Final answer:
The probability that the sample mean of a normally distributed population with a mean of 20 and variance of 40 will be between 17 and 23, for a sample size of 16, can be determined using the Central Limit Theorem and z-scores.
Step-by-step explanation:
The question asks for the probability that the sample mean of a normally distributed variable with a population mean (mu) of 20 and a population variance (sigma^2) of 40 will fall between 17 and 23, given a sample size of 16. To solve this, we use the Central Limit Theorem which states that the sampling distribution of the sample mean will also be normally distributed with a mean equal to the population mean and a standard deviation equal to the population standard deviation divided by the square root of the sample size (standard error).

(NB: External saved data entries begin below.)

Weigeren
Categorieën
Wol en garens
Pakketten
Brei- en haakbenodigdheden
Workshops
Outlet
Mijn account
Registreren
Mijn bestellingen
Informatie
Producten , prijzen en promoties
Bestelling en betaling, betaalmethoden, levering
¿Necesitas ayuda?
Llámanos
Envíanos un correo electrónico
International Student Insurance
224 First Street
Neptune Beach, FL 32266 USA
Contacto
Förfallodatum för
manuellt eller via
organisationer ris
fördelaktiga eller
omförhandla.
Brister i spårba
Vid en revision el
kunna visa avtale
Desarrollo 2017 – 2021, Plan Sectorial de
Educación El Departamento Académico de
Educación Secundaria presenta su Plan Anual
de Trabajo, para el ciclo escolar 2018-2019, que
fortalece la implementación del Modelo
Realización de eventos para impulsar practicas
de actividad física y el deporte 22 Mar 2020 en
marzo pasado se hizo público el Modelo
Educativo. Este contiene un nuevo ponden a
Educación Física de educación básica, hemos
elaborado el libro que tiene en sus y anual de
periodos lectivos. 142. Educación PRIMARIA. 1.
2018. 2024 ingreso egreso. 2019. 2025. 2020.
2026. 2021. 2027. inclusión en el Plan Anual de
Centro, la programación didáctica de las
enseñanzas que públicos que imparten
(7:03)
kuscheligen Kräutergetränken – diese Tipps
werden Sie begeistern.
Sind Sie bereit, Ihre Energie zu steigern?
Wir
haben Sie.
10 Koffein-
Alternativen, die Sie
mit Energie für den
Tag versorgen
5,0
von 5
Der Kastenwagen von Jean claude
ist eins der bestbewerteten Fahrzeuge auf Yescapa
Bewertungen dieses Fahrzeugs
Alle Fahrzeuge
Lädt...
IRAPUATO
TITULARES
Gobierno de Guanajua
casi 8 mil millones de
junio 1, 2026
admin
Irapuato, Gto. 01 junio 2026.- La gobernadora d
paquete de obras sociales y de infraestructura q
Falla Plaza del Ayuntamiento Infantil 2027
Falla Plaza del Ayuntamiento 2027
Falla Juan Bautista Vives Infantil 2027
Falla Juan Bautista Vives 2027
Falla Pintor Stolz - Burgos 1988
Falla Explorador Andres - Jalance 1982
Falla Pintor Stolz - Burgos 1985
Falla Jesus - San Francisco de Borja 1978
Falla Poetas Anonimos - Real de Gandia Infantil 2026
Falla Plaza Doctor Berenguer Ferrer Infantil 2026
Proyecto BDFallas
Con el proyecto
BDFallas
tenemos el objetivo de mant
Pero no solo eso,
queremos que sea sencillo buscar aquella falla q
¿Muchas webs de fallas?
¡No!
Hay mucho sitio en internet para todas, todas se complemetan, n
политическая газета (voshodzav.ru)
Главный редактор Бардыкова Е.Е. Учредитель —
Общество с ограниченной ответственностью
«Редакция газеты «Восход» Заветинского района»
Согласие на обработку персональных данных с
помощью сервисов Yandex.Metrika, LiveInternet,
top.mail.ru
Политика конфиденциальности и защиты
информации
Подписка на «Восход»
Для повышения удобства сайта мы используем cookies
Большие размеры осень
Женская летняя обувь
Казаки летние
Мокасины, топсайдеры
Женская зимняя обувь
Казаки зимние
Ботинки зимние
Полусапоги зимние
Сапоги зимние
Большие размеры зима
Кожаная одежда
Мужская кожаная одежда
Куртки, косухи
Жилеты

The standard error (SE) can be calculated as sqrt(sigma^2/n), which in this case is sqrt(40/16), leading to a standard error of 1.58. We then find the z-scores for the sample means of 17 and 23 using the formula z = (x - mu) / SE. For x=17, z = (17 - 20) / 1.58 = -1.90, and for x=23, z = (23 - 20) / 1.58 = 1.90.
Finally, we look up these z-scores in a standard normal distribution table or use a calculator to find the probabilities associated with each and subtract the lower probability from the higher one to find the probability that the sample mean will fall between 17 and 23.